When the weather plays a role in Belgian Classics it almost always ends with a race to remember, and Sunday’s Gent-Wevelgem was no exception, although perhaps not in the best way.
The freezing rain that fell on the cobbled roads of West Flanders turned out to be exactly what time trial specialist Marlen Reusser needed to win her first WorldTour race. The SD Worx rider rode away from the peloton with almost 40 km to go and soloed to victory in Wevelgem.
Behind, a chase group split over the Kemmelberg and then reformed inside the flamme rouge. Young American talent Megan Jastrab of Team DSM made the front split and then held on once the groups came back together, opening her sprint early to take second place, her best result since winning the junior world title in 2019. It’s a result that has been coming; she was 4th at Brugge de Panne this week and is clearly on flying form. She is perhaps a dark horse for Flanders next weekend, where she would be the first American winner since Coryn Labecki in 2017.
Another young rider, Maike van der Duin of Canyon-SRAM, finished thrid.
It was a strange and yet predictable race, tactically. Strange because of what the peloton allowed to happen, but predictable because once Reusser’s gap was formed, it was clear she wasn’t coming back.
Reusser’s move wasn’t an attack, it was a slow escalation of pace up the Baneberg, a short punch of a climb with a maximum gradient of 11%. The slight acceleration was more an attempt to string the group out than separate from it. It was an odd moment. The riders behind looked labored but not deep in the red.
“I didn’t attack,” Reusser said afterwards. “I thought, maybe we can make a selection or a small group, and there was just nobody on my wheel. And then I thought, let’s try a bit.”
It was a combination of the weather, the crashes (a result of the weather), momentary collective apathy, and the sheer strength of SD Worx that led to Reusser’s victory.
To be clear: Reusser is one of the stronger riders in the peloton and a win like this was just around the corner. It was the fight behind Reusser that made little sense. There are plenty of excuses at hand. It was freezing cold and the peloton was only just regrouping from a terrible crash. But when an attack isn’t an attack at all, and nobody follows, letting one of the world’s greatest time trialists pull out over a minute within a few kilometers, there’s plenty of poor decision-making to blame as well.
Once Reusser was clear, team dynamics came into play. Few want to work with SD Worx at the best of times and the team’s dominance and careful patrolling of the front kept chases to a minimum. Still, there was no real concerted effort to pull the move back.
A split formed on the final run up the cobbled Kemmelberg, and for a moment it looked like the smaller group, with fewer passengers, might start to claw some time back. But by then it was far too late.
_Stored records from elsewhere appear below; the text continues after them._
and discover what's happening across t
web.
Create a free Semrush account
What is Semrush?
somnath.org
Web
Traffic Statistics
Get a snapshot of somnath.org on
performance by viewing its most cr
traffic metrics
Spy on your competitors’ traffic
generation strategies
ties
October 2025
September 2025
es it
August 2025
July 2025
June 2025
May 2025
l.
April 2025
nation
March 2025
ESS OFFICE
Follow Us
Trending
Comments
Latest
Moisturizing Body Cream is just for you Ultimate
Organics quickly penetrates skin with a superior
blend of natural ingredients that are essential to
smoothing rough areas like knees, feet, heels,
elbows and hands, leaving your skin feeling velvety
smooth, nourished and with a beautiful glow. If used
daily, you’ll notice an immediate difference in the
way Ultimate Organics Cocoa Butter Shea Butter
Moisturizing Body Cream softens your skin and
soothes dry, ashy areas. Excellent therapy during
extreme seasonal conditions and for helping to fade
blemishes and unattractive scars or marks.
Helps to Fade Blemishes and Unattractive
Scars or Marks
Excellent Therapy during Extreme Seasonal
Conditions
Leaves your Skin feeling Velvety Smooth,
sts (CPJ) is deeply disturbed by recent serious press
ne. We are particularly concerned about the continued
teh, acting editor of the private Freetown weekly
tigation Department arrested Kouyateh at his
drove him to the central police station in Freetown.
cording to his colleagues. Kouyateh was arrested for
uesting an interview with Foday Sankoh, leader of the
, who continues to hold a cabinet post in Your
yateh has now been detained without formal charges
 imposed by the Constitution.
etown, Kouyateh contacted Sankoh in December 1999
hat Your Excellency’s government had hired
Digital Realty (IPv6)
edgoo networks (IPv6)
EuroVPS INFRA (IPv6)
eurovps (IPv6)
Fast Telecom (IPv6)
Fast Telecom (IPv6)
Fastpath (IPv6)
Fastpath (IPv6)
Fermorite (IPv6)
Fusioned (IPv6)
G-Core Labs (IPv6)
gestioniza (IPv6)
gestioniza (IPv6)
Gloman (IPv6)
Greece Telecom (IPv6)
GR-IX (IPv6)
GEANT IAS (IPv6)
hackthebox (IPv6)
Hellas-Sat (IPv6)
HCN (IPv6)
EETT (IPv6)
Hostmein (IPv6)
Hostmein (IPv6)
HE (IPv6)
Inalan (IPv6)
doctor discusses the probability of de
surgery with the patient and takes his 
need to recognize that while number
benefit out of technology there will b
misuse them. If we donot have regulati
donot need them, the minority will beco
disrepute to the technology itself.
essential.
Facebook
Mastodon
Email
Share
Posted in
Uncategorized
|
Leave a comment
“I don’t know, sometimes I don’t understand other teams,” said Reusser’s SD Worx teammate Lotte Kopecky after the race. “I mean it’s good for us, but yeah, if I was a director, I would say to my riders that the need to ride or attack immediately. But nobody was doing that, so they were giving Marlen some free minutes.”
When you give a rider of Reusser’s caliber free minutes, she doesn’t come back.